- **FRAGMENTO SELECCIONADO**
-----

La genialidad de Eminescu está, sin embargo, en su siguiente paso con este personaje; el sabio es consciente de que no puede huir del todo de las creaciones mentales, y, aún más, no quiere hacerlo. Así, pasa sus días entre lecturas y realizando esculturas de la mitología cristiana o clásica. Deja pasar los días disfrutando de los placeres naturales más exquisitos en su isla escondida, sin preocupaciones creadas por mundos ficticios que creen no serlo por ser compartidos.

Las palabras de Euthanasius en la primera carta a Ieronim germinan creando una duda casi inmediata, revelada por medio de una de las magníficas metaficciones que marcan el texto. Como Eminescu gusta de regocijarse en el arte, si las letras siembran la duda, es la pintura de Francesco, el preceptor de Cezara, la que la capta al vuelo. Esto sucede cuando Ieronim sirve como modelo para La caída de los ángeles y el pintor le pide que cambie su semblante, recordando alguna vez que haya dudado de algo: «Ieronim pensó en la carta de su viejo tío Euthanasius y una sonrisa fría y escéptica le hizo despegar levemente los labios [...] el pincel esbozó a vuela pluma los rasgos de complaciente amargura del oscuro genio infernal» (p. 36). El arte ha convertido al que antes era ángel en demonio.

Francesco, satisfecho por esta belleza y dueño, más que de un pensamiento como el de Euthanasius, de una carnalidad pura, incita a Cezara a que lo ame. La joven no necesita de mucha (digamos ninguna) incitación, pues si Ieronim es representante de la racionalidad, la joven lo es de la pasión. Así, en pocas páginas pasamos de un leve interés por la hermosura de un monje a una completa y desaforada entrega hacia él, digna de cualquier amor-pasión literario, como el de Tristán e Isolda o Lancelot y Ginebra. De hecho, como la figura masculina principal es equiparada al demonio, la bella joven tendrá a su vez imágenes que le cuadren a la perfección: Eva, Venus y Aurora. La agresividad femenina de Cezara, que surge de la pasión, es la de las diosas latinas; su deseo de transgredir el orden dado, el de Eva. Las ilusiones mitológicas esculpidas por el ermitaño son las mismas que las que Eminescu recreará en sus protagonistas. «Intenté plasmar en sus formas la inocencia primitiva, ya que ambos ignoraban todavía lo que era el amor, aunque se querían sin saberlo» (p. 27), dice el sabio sobre su escultura de Adán y Eva, para después, cuando Ieronim duda si siente amor por Cezara, escribirle: «la amas, hijo mío, pero no lo sabes» (p. 46). Ieronim ama a Cezara románticamente, o sea, como un ideal o imagen, como las que crean Euthanasius y Francesco. En oposición a todo este mundo idealista y sumamente platónico, el autor nos presenta al marqués de Castelmare, «pobre de espíritu, pero con un carácter fuerte y decidido», hombre empedernido en desposar a Cezara por su belleza, aun cuando ella lo desprecia.

-----

- **DATOS PROPORCIONADOS**
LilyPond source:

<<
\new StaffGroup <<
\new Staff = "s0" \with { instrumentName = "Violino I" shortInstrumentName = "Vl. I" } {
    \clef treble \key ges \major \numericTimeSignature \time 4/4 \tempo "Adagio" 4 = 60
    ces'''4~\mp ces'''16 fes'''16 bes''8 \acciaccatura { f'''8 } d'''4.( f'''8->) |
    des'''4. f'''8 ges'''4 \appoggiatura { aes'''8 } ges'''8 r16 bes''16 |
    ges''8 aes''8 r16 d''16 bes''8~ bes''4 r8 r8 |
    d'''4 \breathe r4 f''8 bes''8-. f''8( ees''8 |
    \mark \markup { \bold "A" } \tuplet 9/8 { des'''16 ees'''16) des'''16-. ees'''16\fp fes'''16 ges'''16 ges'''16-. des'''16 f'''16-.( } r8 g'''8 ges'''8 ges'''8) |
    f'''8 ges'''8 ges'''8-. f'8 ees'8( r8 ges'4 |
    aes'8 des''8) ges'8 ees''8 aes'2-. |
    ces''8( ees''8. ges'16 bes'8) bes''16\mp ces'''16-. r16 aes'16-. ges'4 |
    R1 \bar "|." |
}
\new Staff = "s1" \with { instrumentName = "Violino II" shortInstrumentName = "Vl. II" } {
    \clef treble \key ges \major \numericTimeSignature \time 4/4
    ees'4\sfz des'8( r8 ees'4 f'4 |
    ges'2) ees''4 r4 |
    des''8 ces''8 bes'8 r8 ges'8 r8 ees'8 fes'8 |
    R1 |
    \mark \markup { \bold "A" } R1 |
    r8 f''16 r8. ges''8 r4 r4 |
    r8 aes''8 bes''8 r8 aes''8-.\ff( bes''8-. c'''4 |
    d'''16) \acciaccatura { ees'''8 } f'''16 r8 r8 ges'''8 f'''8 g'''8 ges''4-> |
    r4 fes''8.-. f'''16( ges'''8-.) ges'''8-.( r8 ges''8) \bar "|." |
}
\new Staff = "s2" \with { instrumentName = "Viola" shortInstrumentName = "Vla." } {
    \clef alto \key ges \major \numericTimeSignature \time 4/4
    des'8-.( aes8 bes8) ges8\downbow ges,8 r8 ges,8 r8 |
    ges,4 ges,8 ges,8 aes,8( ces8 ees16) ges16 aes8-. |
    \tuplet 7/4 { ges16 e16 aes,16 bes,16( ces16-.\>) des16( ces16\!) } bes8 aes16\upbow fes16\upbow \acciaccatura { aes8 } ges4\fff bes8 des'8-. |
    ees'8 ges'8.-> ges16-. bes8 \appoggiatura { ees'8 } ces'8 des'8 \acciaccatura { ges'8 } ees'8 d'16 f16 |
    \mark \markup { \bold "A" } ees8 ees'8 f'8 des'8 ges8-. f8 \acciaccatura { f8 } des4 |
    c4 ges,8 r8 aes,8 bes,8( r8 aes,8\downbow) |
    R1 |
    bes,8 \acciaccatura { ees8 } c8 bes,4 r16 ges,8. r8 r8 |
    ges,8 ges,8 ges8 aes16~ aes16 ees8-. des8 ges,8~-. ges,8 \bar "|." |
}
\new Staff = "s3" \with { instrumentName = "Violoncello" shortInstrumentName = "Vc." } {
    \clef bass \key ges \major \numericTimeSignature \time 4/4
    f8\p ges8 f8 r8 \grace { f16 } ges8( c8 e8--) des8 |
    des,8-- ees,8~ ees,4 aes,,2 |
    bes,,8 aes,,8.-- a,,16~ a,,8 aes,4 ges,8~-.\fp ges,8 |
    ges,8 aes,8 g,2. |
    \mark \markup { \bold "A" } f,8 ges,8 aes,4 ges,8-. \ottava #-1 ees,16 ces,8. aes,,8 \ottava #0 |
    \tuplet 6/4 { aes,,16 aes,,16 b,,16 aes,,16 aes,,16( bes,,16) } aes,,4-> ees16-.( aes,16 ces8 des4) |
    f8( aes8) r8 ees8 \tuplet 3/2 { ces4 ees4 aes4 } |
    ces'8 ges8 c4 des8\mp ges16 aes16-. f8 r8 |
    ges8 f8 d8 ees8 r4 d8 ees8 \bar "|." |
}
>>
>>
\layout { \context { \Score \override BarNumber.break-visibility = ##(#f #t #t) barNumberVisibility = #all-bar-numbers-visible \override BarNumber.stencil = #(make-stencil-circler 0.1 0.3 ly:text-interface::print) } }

-----

- **TAREA PROPUESTA**
Explique, en una a tres oraciones y según el fragmento seleccionado, por qué a Cezara se le asocian las imágenes de Eva, Venus y Aurora.

- **RESPUESTA AL EJERCICIO**
Se le asocian esas imágenes porque la figura masculina principal, Ieronim, es equiparada al demonio, de modo que la joven recibe figuras que le cuadren a la perfección. La agresividad femenina que surge de su pasión corresponde a la de las diosas latinas, y su deseo de transgredir el orden dado corresponde al de Eva.